Dans sa décision, le magistrat rappelle la jurisprudence selon laquelle une arrestation doit reposer sur une suspicion raisonnable, évaluée de manière objective et fondée sur des faits compatibles avec l’implication du suspect dans l’infraction alléguée. Le tribunal relève notamment que l’enquêtrice a reconnu, lors du contre-interrogatoire, que Rajiv Ramcharitar ne disposait d’aucun pouvoir pour approuver ou ordonner le décaissement des prêts faisant l’objet de l’enquête. Elle a également confirmé qu’il n’était pas membre du Credit Committee, qu’il ne recommandait pas les prêts en 2022 et qu’il n’avait aucune autorité pour donner des instructions à cet organe décisionnel. Alors que l’enquête porte également sur le rôle des Relationship Managers dans la constitution des dossiers de prêt, le magistrat souligne que l’enquêtrice n’a pas été en mesure de présenter des éléments établissant un lien concret entre Rajiv Ramcharitar et les autres responsables impliqués dans le processus de décaissement des prêts litigieux.

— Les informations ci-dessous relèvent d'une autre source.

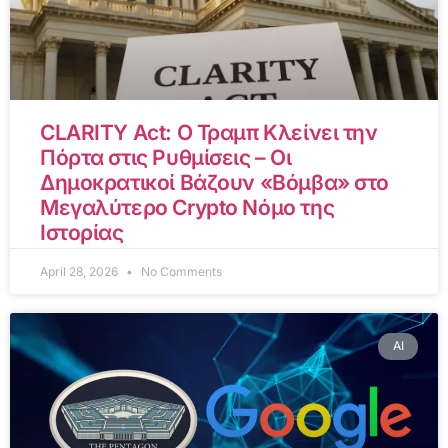
CLARITY Act: Ο Τραμπ Κλείνει την
Πόρτα στις Ρυθμίσεις – Οι
Δημοκρατικοί Βάζουν «Βόμβα» στο
Μεγαλύτερο Crypto Νόμο της
Ιστορίας
April 28, 2026
No Comments
AI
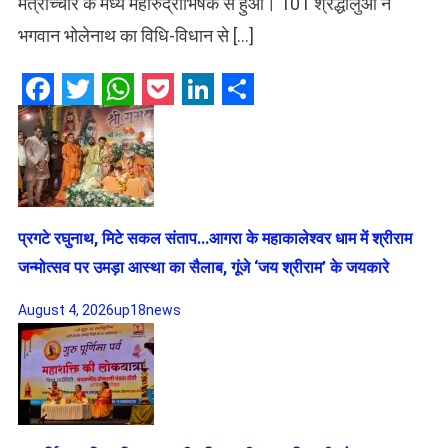
मंत्रोच्चार के मध्य महारुद्राभिषेक से हुआ। 101 श्रद्धालुओं ने
भगवान भोलेनाथ का विधि-विधान से […]
Facebook
Twitter
WhatsApp
Pocket
LinkedIn
Share
प्रगटे रघुनाथ, मिटे सकल संताप…आगरा के महाकालेश्वर धाम में श्रीराम
जन्मोत्सव पर उमड़ा आस्था का सैलाब, गूंजे ‘जय श्रीराम’ के जयकारे
August 4, 2026
up18news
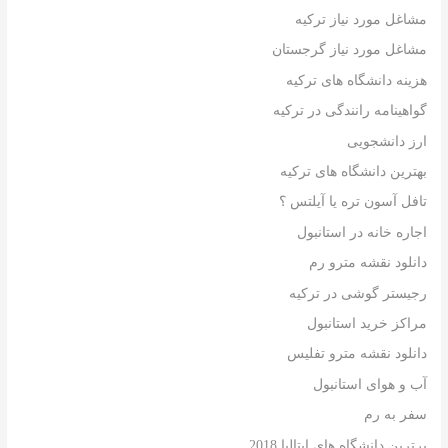
مشاغل مورد نیاز ترکیه
مشاغل مورد نیاز گرجستان
هزینه دانشگاه های ترکیه
گواهینامه رانندگی در ترکیه
ارز دانشجویی
بهترین دانشگاه های ترکیه
تافل آسون تره یا آیلتس ؟
اجاره خانه در استانبول
دانلود نقشه مترو رم
رجیستر گوشی در ترکیه
مراکز خرید استانبول
دانلود نقشه مترو تفلیس
آب و هوای استانبول
سفر به رم
برترین دانشگاه های ایتالیا 2018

Réagissant à cette décision, Rajiv Ramcharitar affirme qu’au cours de son emploi à Silver Bank, il n’a jamais fait partie de l’équipe dirigeante de la banque, n’était pas un signataire autorisé et n’a siégé ni au conseil d’administration, ni au Credit Committee, ni à aucun comité chargé d’approuver ou de décaisser des prêts. Selon lui, ses responsabilités se limitaient à ses fonctions de Senior Relationship Manager.
Estimant que cette décision constitue une étape importante, Rajiv Ramcharitar soutient qu’elle rappelle l’importance du respect de la procédure régulière, de la présomption d’innocence et de l’indépendance de la justice. À la suite de ce jugement, il dit espérer pouvoir tourner la page et reconstruire sereinement sa carrière ainsi que sa vie familiale.